> Aim: Count how many lines in the entries below contain the string "qSketchRegion", with case counting, and reply with only that number.

(Stored data)

══════════

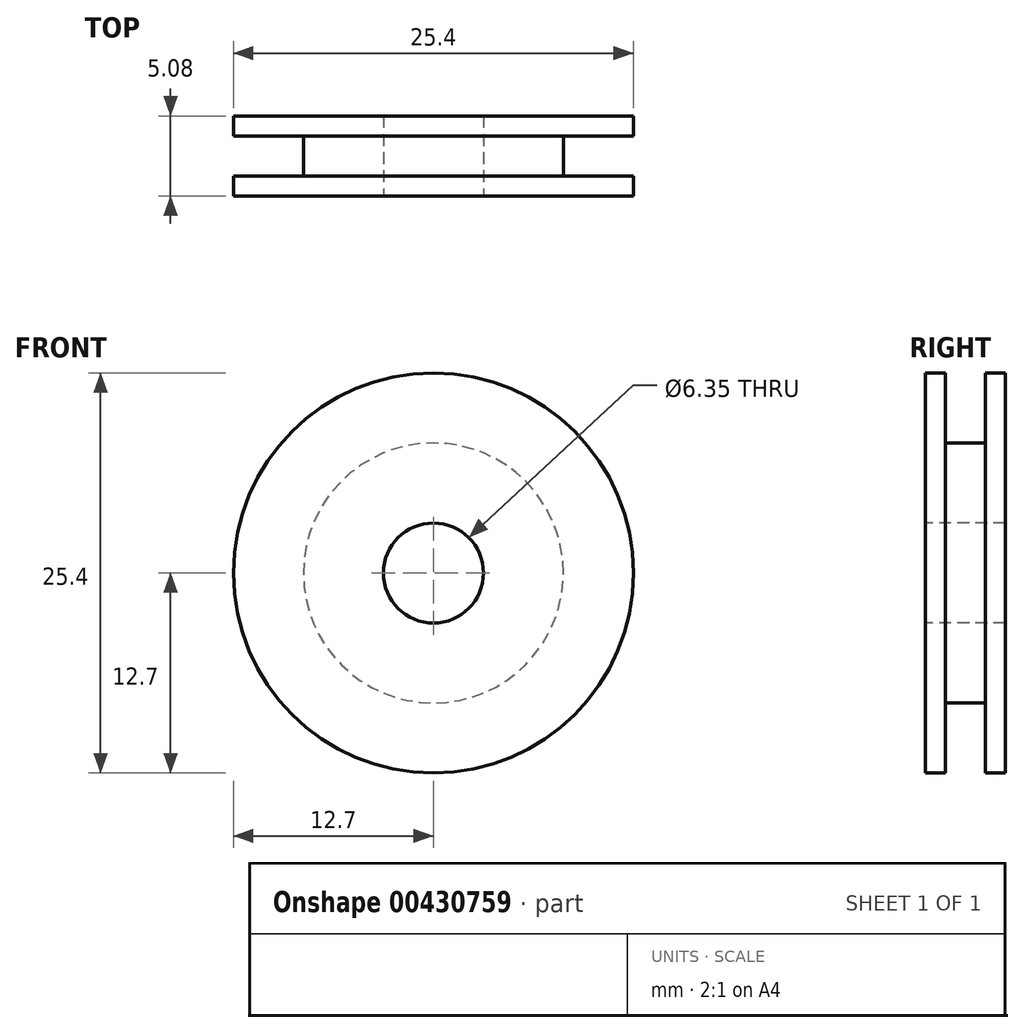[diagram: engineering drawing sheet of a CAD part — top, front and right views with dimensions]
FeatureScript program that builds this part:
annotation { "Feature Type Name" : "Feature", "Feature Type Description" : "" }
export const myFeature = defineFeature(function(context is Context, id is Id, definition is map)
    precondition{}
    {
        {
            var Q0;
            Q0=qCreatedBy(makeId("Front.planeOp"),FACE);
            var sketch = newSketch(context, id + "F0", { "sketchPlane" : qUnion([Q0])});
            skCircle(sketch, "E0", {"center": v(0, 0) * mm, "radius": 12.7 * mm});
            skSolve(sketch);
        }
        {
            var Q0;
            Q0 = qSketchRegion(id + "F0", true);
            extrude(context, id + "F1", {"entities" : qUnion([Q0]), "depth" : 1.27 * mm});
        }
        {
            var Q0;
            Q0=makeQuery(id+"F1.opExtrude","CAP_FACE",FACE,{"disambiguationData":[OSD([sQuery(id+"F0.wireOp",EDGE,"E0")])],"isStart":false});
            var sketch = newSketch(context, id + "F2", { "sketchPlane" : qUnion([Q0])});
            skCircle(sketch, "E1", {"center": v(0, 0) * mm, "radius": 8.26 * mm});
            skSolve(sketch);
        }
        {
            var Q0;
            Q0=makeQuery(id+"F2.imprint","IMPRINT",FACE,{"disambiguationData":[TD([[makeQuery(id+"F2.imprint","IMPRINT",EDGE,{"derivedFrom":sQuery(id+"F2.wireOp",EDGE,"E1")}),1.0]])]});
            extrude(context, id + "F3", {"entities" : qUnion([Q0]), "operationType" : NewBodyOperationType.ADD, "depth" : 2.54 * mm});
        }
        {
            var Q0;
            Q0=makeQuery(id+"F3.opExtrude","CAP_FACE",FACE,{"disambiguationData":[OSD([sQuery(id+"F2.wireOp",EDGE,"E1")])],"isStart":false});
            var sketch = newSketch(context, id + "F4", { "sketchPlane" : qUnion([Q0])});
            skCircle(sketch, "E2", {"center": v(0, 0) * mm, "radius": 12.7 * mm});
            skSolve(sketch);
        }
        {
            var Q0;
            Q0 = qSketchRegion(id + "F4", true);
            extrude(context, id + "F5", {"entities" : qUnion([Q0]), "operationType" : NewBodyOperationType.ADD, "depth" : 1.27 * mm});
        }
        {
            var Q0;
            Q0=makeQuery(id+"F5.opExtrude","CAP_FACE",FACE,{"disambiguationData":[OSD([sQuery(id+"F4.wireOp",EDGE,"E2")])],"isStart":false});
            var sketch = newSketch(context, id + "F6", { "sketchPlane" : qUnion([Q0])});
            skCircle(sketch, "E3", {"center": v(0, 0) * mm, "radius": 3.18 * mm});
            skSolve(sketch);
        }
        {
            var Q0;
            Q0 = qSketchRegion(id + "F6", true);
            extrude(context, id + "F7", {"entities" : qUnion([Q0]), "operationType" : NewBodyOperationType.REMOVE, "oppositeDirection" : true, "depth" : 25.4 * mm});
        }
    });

══════════

> Reply: 3